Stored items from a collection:
************

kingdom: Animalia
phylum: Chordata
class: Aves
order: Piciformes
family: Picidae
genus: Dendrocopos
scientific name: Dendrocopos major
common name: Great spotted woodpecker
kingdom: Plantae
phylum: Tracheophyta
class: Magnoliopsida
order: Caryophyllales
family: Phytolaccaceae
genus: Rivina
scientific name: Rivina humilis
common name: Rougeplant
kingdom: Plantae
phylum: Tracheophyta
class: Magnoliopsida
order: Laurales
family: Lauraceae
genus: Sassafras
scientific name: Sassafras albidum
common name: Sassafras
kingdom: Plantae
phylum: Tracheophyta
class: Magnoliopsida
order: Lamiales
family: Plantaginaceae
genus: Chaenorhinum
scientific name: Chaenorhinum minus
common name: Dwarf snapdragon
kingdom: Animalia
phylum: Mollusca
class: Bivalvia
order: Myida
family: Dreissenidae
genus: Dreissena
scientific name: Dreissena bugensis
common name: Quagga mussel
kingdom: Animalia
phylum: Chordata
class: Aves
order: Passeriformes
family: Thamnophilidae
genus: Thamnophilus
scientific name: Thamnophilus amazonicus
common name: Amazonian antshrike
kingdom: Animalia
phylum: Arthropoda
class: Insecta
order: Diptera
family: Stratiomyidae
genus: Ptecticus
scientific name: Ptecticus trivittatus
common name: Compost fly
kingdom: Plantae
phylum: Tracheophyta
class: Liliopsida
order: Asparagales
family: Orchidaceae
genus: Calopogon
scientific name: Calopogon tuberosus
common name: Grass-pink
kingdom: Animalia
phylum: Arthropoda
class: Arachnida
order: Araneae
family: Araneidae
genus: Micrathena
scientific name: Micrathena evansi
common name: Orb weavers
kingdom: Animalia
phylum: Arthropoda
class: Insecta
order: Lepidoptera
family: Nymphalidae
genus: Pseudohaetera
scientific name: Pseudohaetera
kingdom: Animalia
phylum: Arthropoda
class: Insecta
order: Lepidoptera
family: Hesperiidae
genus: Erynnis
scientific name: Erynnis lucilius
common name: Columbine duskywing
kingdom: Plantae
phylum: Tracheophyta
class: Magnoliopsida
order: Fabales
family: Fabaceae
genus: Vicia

************

▸ **Aim of the exercise**
Edit the data starting with the line with "order: Asparagales" and going on through the last line, replacing "common name" with "vernacular name" and leaving everything else as it is. Give back only those lines.

▸ **In response**
order: Asparagales
family: Orchidaceae
genus: Calopogon
scientific name: Calopogon tuberosus
vernacular name: Grass-pink
kingdom: Animalia
phylum: Arthropoda
class: Arachnida
order: Araneae
family: Araneidae
genus: Micrathena
scientific name: Micrathena evansi
vernacular name: Orb weavers
kingdom: Animalia
phylum: Arthropoda
class: Insecta
order: Lepidoptera
family: Nymphalidae
genus: Pseudohaetera
scientific name: Pseudohaetera
kingdom: Animalia
phylum: Arthropoda
class: Insecta
order: Lepidoptera
family: Hesperiidae
genus: Erynnis
scientific name: Erynnis lucilius
vernacular name: Columbine duskywing
kingdom: Plantae
phylum: Tracheophyta
class: Magnoliopsida
order: Fabales
family: Fabaceae
genus: Vicia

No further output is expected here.